You want to use Insul-frog for a layout with DCC!


----------



## Walman (Dec 18, 2011)

Thanks. Yes that is the conclusion I came to as well but oddly when I look at sites like nscalesupply.com most of the turnouts I am most interested in (medium curved and straight) are offered only in electro-frog. Only a couple of the more complicated turnouts have both options. I looked at a couple other sites and seemed to find the same thing.

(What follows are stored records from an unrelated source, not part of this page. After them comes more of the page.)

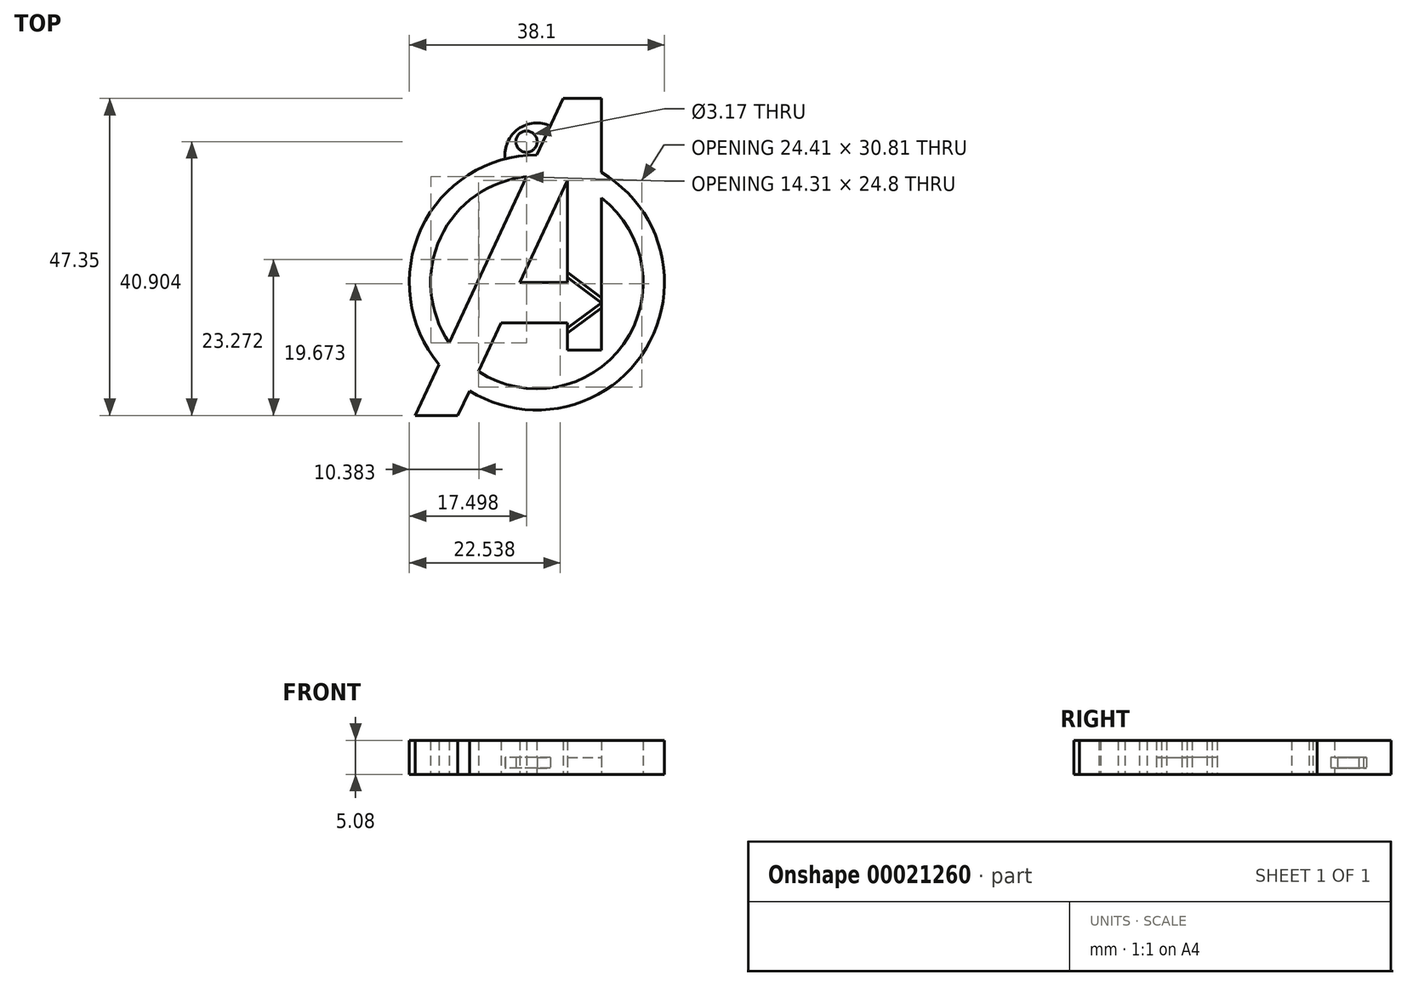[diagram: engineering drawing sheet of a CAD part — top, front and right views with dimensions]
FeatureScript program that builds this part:
annotation { "Feature Type Name" : "Feature", "Feature Type Description" : "" }
export const myFeature = defineFeature(function(context is Context, id is Id, definition is map)
    precondition{}
    {
        {
            var Q0;
            Q0=qCreatedBy(makeId("Top.planeOp"),FACE);
            var sketch = newSketch(context, id + "F0", { "sketchPlane" : qUnion([Q0])});
            skArc(sketch, "E0", {"start": v(0, 19.05) * mm, "mid": v(-17.27, 8.05) * mm, "end": v(-14.6, -12.25) * mm});
            skArc(sketch, "E1", {"start": v(-1.51, 15.8) * mm, "mid": v(-14.39, 6.7) * mm, "end": v(-13.08, -9) * mm});
            skLineSegment(sketch, "E2", {"start": v(0, 19.05) * mm, "end": v(-18.15, -19.87) * mm});
            skLineSegment(sketch, "E3", {"start": v(-18.15, -19.87) * mm, "end": v(-11.8, -19.87) * mm});
            skLineSegment(sketch, "E4", {"start": v(-11.8, -19.87) * mm, "end": v(-5.36, -6.05) * mm});
            skLineSegment(sketch, "E5", {"start": v(4.56, 15.2) * mm, "end": v(4.56, 0) * mm});
            skLineSegment(sketch, "E6", {"start": v(4.56, -10.12) * mm, "end": v(9.64, -10.12) * mm});
            skLineSegment(sketch, "E7", {"start": v(-14.6, -12.25) * mm, "end": v(-18.15, -19.87) * mm});
            skLineSegment(sketch, "E8", {"start": v(9.64, 12.61) * mm, "end": v(9.64, 27.48) * mm});
            skLineSegment(sketch, "E9", {"start": v(0, 19.05) * mm, "end": v(3.93, 27.48) * mm});
            skLineSegment(sketch, "E10", {"start": v(9.64, 27.48) * mm, "end": v(3.93, 27.48) * mm});
            skLineSegment(sketch, "E11", {"start": v(-5.36, -6.05) * mm, "end": v(4.56, -6.05) * mm});
            skLineSegment(sketch, "E12", {"start": v(-2.53, 0) * mm, "end": v(4.56, 0) * mm});
            skLineSegment(sketch, "E13.trimOffspring", {"start": v(4.56, -6.05) * mm, "end": v(4.56, -10.12) * mm});
            skLineSegment(sketch, "E14.trimOffspring", {"start": v(-2.53, 0) * mm, "end": v(4.56, 15.2) * mm});
            skArc(sketch, "E15.trimOffspring", {"start": v(-8.72, -13.27) * mm, "mid": v(12.95, -9.18) * mm, "end": v(9.64, 12.61) * mm});
            skArc(sketch, "E16.trimOffspring", {"start": v(-10.07, -16.17) * mm, "mid": v(16.3, -9.86) * mm, "end": v(9.64, 16.43) * mm});
            skArc(sketch, "E17", {"start": v(2.01, 23.37) * mm, "mid": v(-2.8, 22.9) * mm, "end": v(-4.73, 18.45) * mm});
            skCircle(sketch, "E18", {"center": v(-1.55, 21.03) * mm, "radius": 1.59 * mm});
            skLineSegment(sketch, "E19", {"start": v(4.56, 0) * mm, "end": v(4.56, 0.76) * mm});
            skLineSegment(sketch, "E20", {"start": v(4.56, 0.76) * mm, "end": v(4.56, 1.52) * mm});
            skLineSegment(sketch, "E21", {"start": v(4.56, -6.05) * mm, "end": v(4.56, -6.81) * mm});
            skLineSegment(sketch, "E22", {"start": v(4.56, -6.81) * mm, "end": v(4.56, -7.58) * mm});
            skLineSegment(sketch, "E23", {"start": v(4.56, 0.76) * mm, "end": v(9.64, -3.03) * mm});
            skLineSegment(sketch, "E24", {"start": v(4.56, -6.81) * mm, "end": v(9.64, -3.03) * mm});
            skLineSegment(sketch, "E25", {"start": v(4.56, 1.52) * mm, "end": v(9.64, -2.26) * mm});
            skLineSegment(sketch, "E26", {"start": v(4.56, -7.58) * mm, "end": v(9.64, -3.79) * mm});
            skPoint(sketch, "E27.trimOffspring.start.orphan", {"position": v(9.64, -6.05) * mm});
            skPoint(sketch, "E28.end.orphan", {"position": v(9.64, 0) * mm});
            skLineSegment(sketch, "E29", {"start": v(9.64, 12.61) * mm, "end": v(9.64, -10.12) * mm});
            skLineSegment(sketch, "E30", {"start": v(4.56, 1.14) * mm, "end": v(9.64, -2.65) * mm});
            skLineSegment(sketch, "E31", {"start": v(4.56, -7.2) * mm, "end": v(9.64, -3.4) * mm});
            skLineSegment(sketch, "E32", {"start": v(-11.8, -19.87) * mm, "end": v(25.13, -19.87) * mm});
            skLineSegment(sketch, "E33", {"start": v(9.64, 27.48) * mm, "end": v(25.13, 27.48) * mm});
            skLineSegment(sketch, "E34", {"start": v(25.13, 27.48) * mm, "end": v(25.13, -19.87) * mm});
            skLineSegment(sketch, "E35", {"start": v(-19.05, 0) * mm, "end": v(-19.05, -24.18) * mm});
            skLineSegment(sketch, "E36", {"start": v(-19.05, -24.18) * mm, "end": v(19.05, -24.18) * mm});
            skLineSegment(sketch, "E37", {"start": v(19.05, 0) * mm, "end": v(19.05, -24.18) * mm});
            skSolve(sketch);
        }
        {
            var Q0;
            {var subQ2=sQuery(id+"F0.wireOp",EDGE,"E0");Q0=makeQuery(id+"F0.imprint","IMPRINT",FACE,{"disambiguationData":[TD([[makeQuery(id+"F0.imprint","IMPRINT",EDGE,{"derivedFrom":subQ2}),1.0]])]});}
            var Q1;
            {var subQ9=sQuery(id+"F0.wireOp",EDGE,"E3");Q1=makeQuery(id+"F0.imprint","IMPRINT",FACE,{"disambiguationData":[TD([[makeQuery(id+"F0.imprint","IMPRINT",EDGE,{"derivedFrom":subQ9}),1.0]])]});}
            var Q2;
            {var subQ0=sQuery(id+"F0.wireOp",EDGE,"E15.trimOffspring");Q2=makeQuery(id+"F0.imprint","IMPRINT",FACE,{"disambiguationData":[TD([[makeQuery(id+"F0.imprint","IMPRINT",EDGE,{"derivedFrom":subQ0}),-1.0]])]});}
            var Q3;
            Q3=makeQuery(id+"F0.imprint","IMPRINT",FACE,{"disambiguationData":[TD([[makeQuery(id+"F0.imprint","IMPRINT",EDGE,{"derivedFrom":sQuery(id+"F0.wireOp",EDGE,"E6")}),1.0]])]});
            var Q4;
            {var subQ1=sQuery(id+"F0.wireOp",EDGE,"406db947-73c3-418f-ad74-710f48655b45");Q4=makeQuery(id+"F0.imprint","IMPRINT",FACE,{"disambiguationData":[TD([[makeQuery(id+"F0.imprint","IMPRINT",EDGE,{"derivedFrom":subQ1}),-1.0]])]});}
            var Q5;
            {var subQ2=sQuery(id+"F0.wireOp",EDGE,"08405404-7948-4caf-93e0-b9b2559490a3");Q5=makeQuery(id+"F0.imprint","IMPRINT",FACE,{"disambiguationData":[TD([[makeQuery(id+"F0.imprint","IMPRINT",EDGE,{"derivedFrom":subQ2}),1.0]])]});}
            var Q6;
            {var subQ2=sQuery(id+"F0.wireOp",EDGE,"49d6b685-f15b-4148-abe2-4aacc5afd56f");Q6=makeQuery(id+"F0.imprint","IMPRINT",FACE,{"disambiguationData":[TD([[makeQuery(id+"F0.imprint","IMPRINT",EDGE,{"derivedFrom":subQ2}),1.0]])]});}
            var Q7;
            {var subQ2=sQuery(id+"F0.wireOp",EDGE,"e047c4b4-439f-4a13-8362-1945e49fde9b");Q7=makeQuery(id+"F0.imprint","IMPRINT",FACE,{"disambiguationData":[TD([[makeQuery(id+"F0.imprint","IMPRINT",EDGE,{"derivedFrom":subQ2}),1.0]])]});}
            extrude(context, id + "F1", {"entities" : qUnion([Q0, Q1, Q2, Q3, Q4, Q5, Q6, Q7]), "depth" : 2.54 * mm});
        }
        {
            var Q0;
            {var subQ1=sQuery(id+"F0.wireOp",EDGE,"E15.trimOffspring");Q0=makeQuery(id+"F0.imprint","IMPRINT",FACE,{"disambiguationData":[TD([[makeQuery(id+"F0.imprint","IMPRINT",EDGE,{"derivedFrom":subQ1}),-1.0]])]});}
            var Q1;
            {var subQ1=sQuery(id+"F0.wireOp",EDGE,"E1");Q1=makeQuery(id+"F0.imprint","IMPRINT",FACE,{"disambiguationData":[TD([[makeQuery(id+"F0.imprint","IMPRINT",EDGE,{"derivedFrom":subQ1}),-1.0]])]});}
            var Q2;
            {var subQ9=sQuery(id+"F0.wireOp",EDGE,"E3");Q2=makeQuery(id+"F0.imprint","IMPRINT",FACE,{"disambiguationData":[TD([[makeQuery(id+"F0.imprint","IMPRINT",EDGE,{"derivedFrom":subQ9}),1.0]])]});}
            var Q3;
            {var subQ2=sQuery(id+"F0.wireOp",EDGE,"E6");Q3=makeQuery(id+"F0.imprint","IMPRINT",FACE,{"disambiguationData":[TD([[makeQuery(id+"F0.imprint","IMPRINT",EDGE,{"derivedFrom":subQ2}),1.0]])]});}
            extrude(context, id + "F2", {"entities" : qUnion([Q0, Q1, Q2, Q3]), "operationType" : NewBodyOperationType.ADD, "oppositeDirection" : true, "depth" : 2.54 * mm});
        }
        {
            var Q0;
            {var subQ0=sQuery(id+"F0.wireOp",EDGE,"E17");Q0=makeQuery(id+"F0.imprint","IMPRINT",FACE,{"disambiguationData":[TD([[makeQuery(id+"F0.imprint","IMPRINT",EDGE,{"derivedFrom":subQ0}),1.0]])]});}
            extrude(context, id + "F3", {"entities" : qUnion([Q0]), "operationType" : NewBodyOperationType.ADD, "depth" : 0.07 / 50.8 * mm});
        }
        {
            var Q0;
            {var subQ0=sQuery(id+"F0.wireOp",EDGE,"E17");Q0=makeQuery(id+"F0.imprint","IMPRINT",FACE,{"disambiguationData":[TD([[makeQuery(id+"F0.imprint","IMPRINT",EDGE,{"derivedFrom":subQ0}),1.0]])]});}
            extrude(context, id + "F4", {"entities" : qUnion([Q0]), "operationType" : NewBodyOperationType.ADD, "oppositeDirection" : true, "depth" : 0.07 / 50.8 * mm});
        }
        {
            var Q0;
            {var subQ2=sQuery(id+"F0.wireOp",EDGE,"E25");Q0=makeQuery(id+"F0.imprint","IMPRINT",FACE,{"disambiguationData":[TD([[makeQuery(id+"F0.imprint","IMPRINT",EDGE,{"derivedFrom":subQ2}),-1.0]])]});}
            var Q1;
            {var subQ2=sQuery(id+"F0.wireOp",EDGE,"E23");Q1=makeQuery(id+"F0.imprint","IMPRINT",FACE,{"disambiguationData":[TD([[makeQuery(id+"F0.imprint","IMPRINT",EDGE,{"derivedFrom":subQ2}),1.0]])]});}
            var Q2;
            {var subQ2=sQuery(id+"F0.wireOp",EDGE,"E24");Q2=makeQuery(id+"F0.imprint","IMPRINT",FACE,{"disambiguationData":[TD([[makeQuery(id+"F0.imprint","IMPRINT",EDGE,{"derivedFrom":subQ2}),-1.0]])]});}
            var Q3;
            {var subQ2=sQuery(id+"F0.wireOp",EDGE,"E26");Q3=makeQuery(id+"F0.imprint","IMPRINT",FACE,{"disambiguationData":[TD([[makeQuery(id+"F0.imprint","IMPRINT",EDGE,{"derivedFrom":subQ2}),1.0]])]});}
            extrude(context, id + "F5", {"entities" : qUnion([Q0, Q1, Q2, Q3]), "operationType" : NewBodyOperationType.ADD, "depth" : 0.17 / 50.8 * mm});
        }
        {
            var Q0;
            {var subQ2=sQuery(id+"F0.wireOp",EDGE,"E23");Q0=makeQuery(id+"F0.imprint","IMPRINT",FACE,{"disambiguationData":[TD([[makeQuery(id+"F0.imprint","IMPRINT",EDGE,{"derivedFrom":subQ2}),1.0]])]});}
            var Q1;
            {var subQ2=sQuery(id+"F0.wireOp",EDGE,"E25");Q1=makeQuery(id+"F0.imprint","IMPRINT",FACE,{"disambiguationData":[TD([[makeQuery(id+"F0.imprint","IMPRINT",EDGE,{"derivedFrom":subQ2}),-1.0]])]});}
            var Q2;
            {var subQ2=sQuery(id+"F0.wireOp",EDGE,"E24");Q2=makeQuery(id+"F0.imprint","IMPRINT",FACE,{"disambiguationData":[TD([[makeQuery(id+"F0.imprint","IMPRINT",EDGE,{"derivedFrom":subQ2}),-1.0]])]});}
            var Q3;
            {var subQ2=sQuery(id+"F0.wireOp",EDGE,"E26");Q3=makeQuery(id+"F0.imprint","IMPRINT",FACE,{"disambiguationData":[TD([[makeQuery(id+"F0.imprint","IMPRINT",EDGE,{"derivedFrom":subQ2}),1.0]])]});}
            extrude(context, id + "F6", {"entities" : qUnion([Q0, Q1, Q2, Q3]), "operationType" : NewBodyOperationType.ADD, "oppositeDirection" : true, "depth" : 0.17 / 50.8 * mm});
        }
        {
            var Q0;
            Q0=makeQuery(id+"F4.opExtrude","CAP_FACE",FACE,{"disambiguationData":[OSD([sQuery(id+"F0.wireOp",EDGE,"E0"),sQuery(id+"F0.wireOp",EDGE,"E9"),sQuery(id+"F0.wireOp",EDGE,"E17"),sQuery(id+"F0.wireOp",EDGE,"E18")])],"isStart":false});
            extrude(context, id + "F7", {"entities" : qUnion([Q0]), "operationType" : NewBodyOperationType.ADD, "depth" : 1.59 * mm});
        }
    });
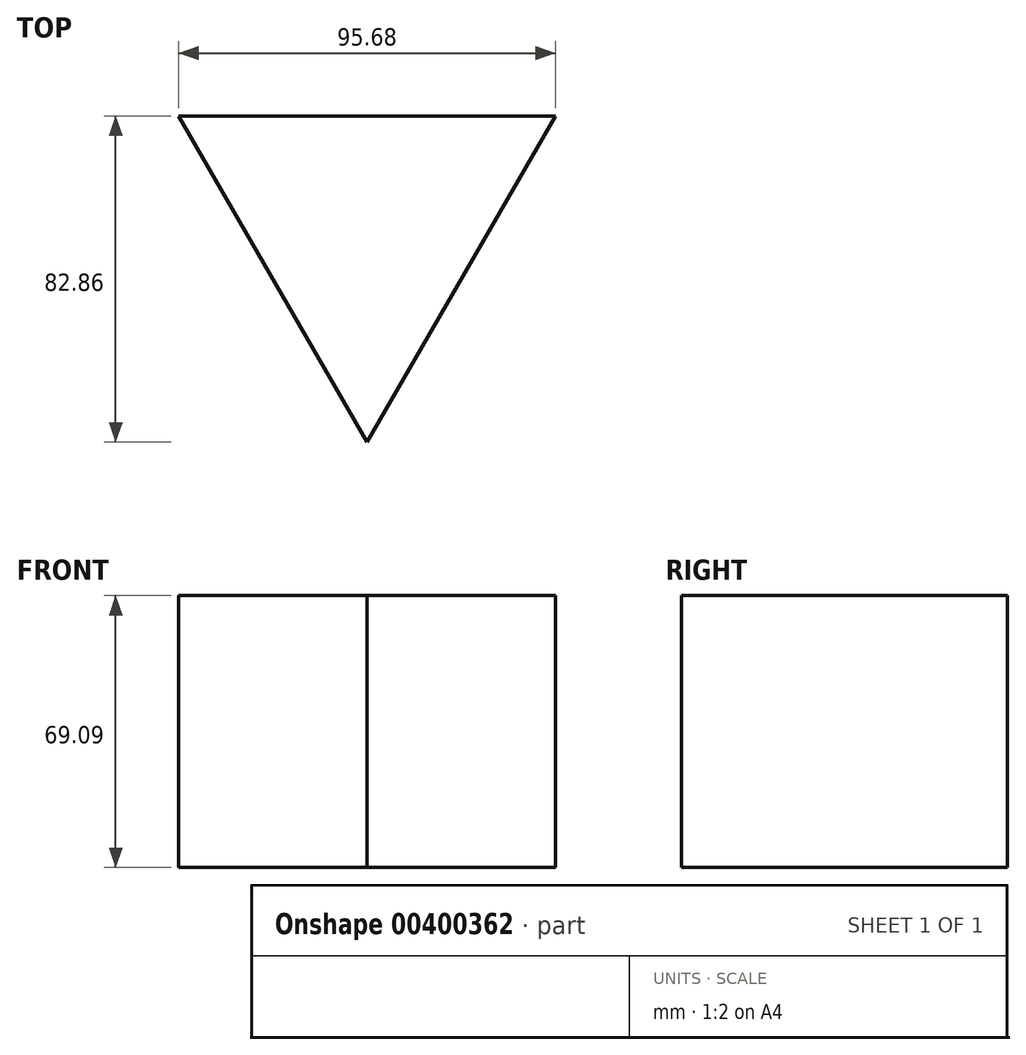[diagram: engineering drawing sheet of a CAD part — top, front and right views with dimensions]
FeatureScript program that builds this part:
annotation { "Feature Type Name" : "Feature", "Feature Type Description" : "" }
export const myFeature = defineFeature(function(context is Context, id is Id, definition is map)
    precondition{}
    {
        {
            var Q0;
            Q0=qCreatedBy(makeId("Top.planeOp"),FACE);
            var sketch = newSketch(context, id + "F0", { "sketchPlane" : qUnion([Q0])});
            skText(sketch, "E0", { "text": "Merry Christmas", "fontName": "OpenSans-Bold.ttf"});
            const initialGuessF0  = {"E0": [-0.06237, -0.06786, 1, 0, 0.04037]};
            skSetInitialGuess(sketch, initialGuessF0);
            skSolve(sketch);
        }
        {
            var Q0;
            Q0 = qConstructionFilter(qBodyType(qCreatedBy(id + "F0" ,EDGE), BodyType.WIRE), ConstructionObject.NO);
            extrude(context, id + "F1", {"bodyType" : ToolBodyType.SURFACE, "surfaceEntities" : qUnion([Q0]), "depth" : 25.4 * mm});
        }
        {
            var Q0;
            Q0=qCreatedBy(makeId("Top.planeOp"),FACE);
            var sketch = newSketch(context, id + "F2", { "sketchPlane" : qUnion([Q0])});
            skCircle(sketch, "E1.cCircle", {"center": v(-20.6, 67.47) * mm, "radius": 27.62 * mm, "construction": true});
            skLineSegment(sketch, "E1.0", {"start": v(-68.44, 95.1) * mm, "end": v(27.24, 95.1) * mm});
            skLineSegment(sketch, "E1.1", {"start": v(27.24, 95.1) * mm, "end": v(-20.6, 12.23) * mm});
            skLineSegment(sketch, "E1.2", {"start": v(-20.6, 12.23) * mm, "end": v(-68.44, 95.1) * mm});
            skPoint(sketch, "E1.0.midPoint", {"position": v(-20.6, 95.1) * mm});
            skSolve(sketch);
        }
        {
            var Q0;
            Q0 = qSketchRegion(id + "F2", true);
            extrude(context, id + "F3", {"entities" : qUnion([Q0]), "depth" : 25.4 * mm});
        }
        {
            var Q0;
            Q0=makeQuery(id+"F3.opExtrude","CAP_FACE",FACE,{"disambiguationData":[OSD([sQuery(id+"F2.wireOp",EDGE,"E1.0"),sQuery(id+"F2.wireOp",EDGE,"E1.1"),sQuery(id+"F2.wireOp",EDGE,"E1.2")])],"isStart":false});
            extrude(context, id + "F4", {"entities" : qUnion([Q0]), "operationType" : NewBodyOperationType.ADD, "depth" : 43.69 * mm});
        }
    });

I'm new to all this so might be missing something. Someone set me straight.

Walman


----------



## jzrouterman (Nov 27, 2010)

Walman said:


> most of the turnouts I am most interested in (medium curved and straight) are offered only in electro-frog. I looked at a couple other sites and seemed to find the same thing.
> Walman


Here's a sight that has both the curved and medium straight insulfrog Peco switches. http://www.modeltrainstuff.com/N-Sc...g=Y&sort=3&cat=1446&show=30&page=1&brand=Peco

I shop at this sight (Model train stuff) and another one called Hobbylinc. http://hobbylinc.com/ Both have great inventories.

Routerman


----------



## Brakeman Jake (Mar 8, 2009)

Going with Peco 55 rules out the Insulfrog/Electrofrog option...all Peco C55 turnouts are all Electrofrog types,with the exceptions of crossings.But don't be worried any though,while Electrofrog type turnouts may have powered frogs (Modelers choice),this is not required.The local club's layout has plenty of Electrofrog turnouts installed and not a single one has an independently powered frog (through a switch).

Not having powered frogs will eventually show if you happen to stop let's say a short steamer or a loco that has poor power pick-up over the turnout...you may have to give it a little push to have it going again (same as with Insulfrog type TO's BTW).That's about all the problems you could have.Keep your trackwork clean so that contacts remain good and you'll likely never notice the problem.


----------



## Walman (Dec 18, 2011)

OK great to know Jake thanks I thought I was going crazy not finding the insulfrogs....and thanks JZ for the site tips.

Walman


----------